[START Source]

Today was my first day at place of internshipping #2. I mostly did busy work: I made up and printed out name tags for Monday's evening event (meet and greet the new British ambassador), start a "phone list" of all of the companies that are members, and stuff envelopes with event receipts to send out to the members. Busy work, like I said, but they did say that I saved them an entire day's worth of work, so at least I'm being productive.
The office has windows, it's bright, there is absolutely NO funny smell, and the other two people in the office (yah, three of us, total) are nice and communicable. BIG change from the museum, where only two to three out of...10 or more people talked to me like normal sociable human beings. And as we all know I don't require much social attention, it speaks volumes when even I end up complaining about silence.
Today lasted from 9:30-5ish, with a wake-up time of...7:15 (blaarrrfh) I'm surprised I didn't pass out on the bus ride into the city center. There's also a Coffee Nation a few blocks down from the office, so I can't think of a much better locatio.
What surprised me today was that after only a few hours of being in the office, the Exec. Director came and asked me what my plans after internshipping were. I told her about the possibility with the English Learning center, etc., and she explained then, that one of the BCCL's members, a translation company, had gotten a copy of my CV and wanted to talk to me about a job possibility. I said that was funny, because I had sent them my CV a few months back and had gotten no reply. I was then informed that the Latvian CV sending system is weird, and apparently it's necessary for someone on the "inside" to send the document before it actually gets noticed.

[END Source]

Return the internship post's wording between "What surprised me" and "actually gets noticed.", inclusive. Rely on the internship post alone.

[START Given data]

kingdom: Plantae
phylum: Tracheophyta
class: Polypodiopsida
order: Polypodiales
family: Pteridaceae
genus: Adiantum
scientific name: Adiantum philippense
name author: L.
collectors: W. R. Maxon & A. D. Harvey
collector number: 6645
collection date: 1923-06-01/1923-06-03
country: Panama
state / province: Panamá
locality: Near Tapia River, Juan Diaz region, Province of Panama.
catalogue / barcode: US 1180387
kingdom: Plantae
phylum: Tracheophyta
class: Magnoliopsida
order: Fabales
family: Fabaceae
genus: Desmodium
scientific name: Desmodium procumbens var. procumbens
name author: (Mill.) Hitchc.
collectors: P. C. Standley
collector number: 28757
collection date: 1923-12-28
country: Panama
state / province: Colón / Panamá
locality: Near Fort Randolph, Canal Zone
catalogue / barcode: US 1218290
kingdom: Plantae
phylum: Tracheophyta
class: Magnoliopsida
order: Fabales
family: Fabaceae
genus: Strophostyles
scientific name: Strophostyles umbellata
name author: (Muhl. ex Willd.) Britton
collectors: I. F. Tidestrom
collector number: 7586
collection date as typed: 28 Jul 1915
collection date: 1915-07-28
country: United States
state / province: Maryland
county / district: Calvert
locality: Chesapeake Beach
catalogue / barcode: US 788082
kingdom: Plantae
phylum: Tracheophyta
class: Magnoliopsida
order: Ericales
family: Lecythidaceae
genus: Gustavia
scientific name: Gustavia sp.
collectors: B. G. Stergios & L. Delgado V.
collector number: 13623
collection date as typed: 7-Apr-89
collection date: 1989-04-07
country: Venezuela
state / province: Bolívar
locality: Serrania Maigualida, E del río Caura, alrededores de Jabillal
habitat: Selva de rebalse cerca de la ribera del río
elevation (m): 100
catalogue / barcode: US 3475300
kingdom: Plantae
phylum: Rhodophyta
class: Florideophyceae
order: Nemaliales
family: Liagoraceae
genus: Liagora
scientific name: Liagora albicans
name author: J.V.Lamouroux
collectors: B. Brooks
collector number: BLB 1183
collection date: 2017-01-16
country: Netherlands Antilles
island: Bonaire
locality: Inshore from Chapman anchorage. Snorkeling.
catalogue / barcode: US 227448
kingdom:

[END Given data]

Completed exercise:
What surprised me today was that after only a few hours of being in the office, the Exec. Director came and asked me what my plans after internshipping were. I told her about the possibility with the English Learning center, etc., and she explained then, that one of the BCCL's members, a translation company, had gotten a copy of my CV and wanted to talk to me about a job possibility. I said that was funny, because I had sent them my CV a few months back and had gotten no reply. I was then informed that the Latvian CV sending system is weird, and apparently it's necessary for someone on the "inside" to send the document before it actually gets noticed.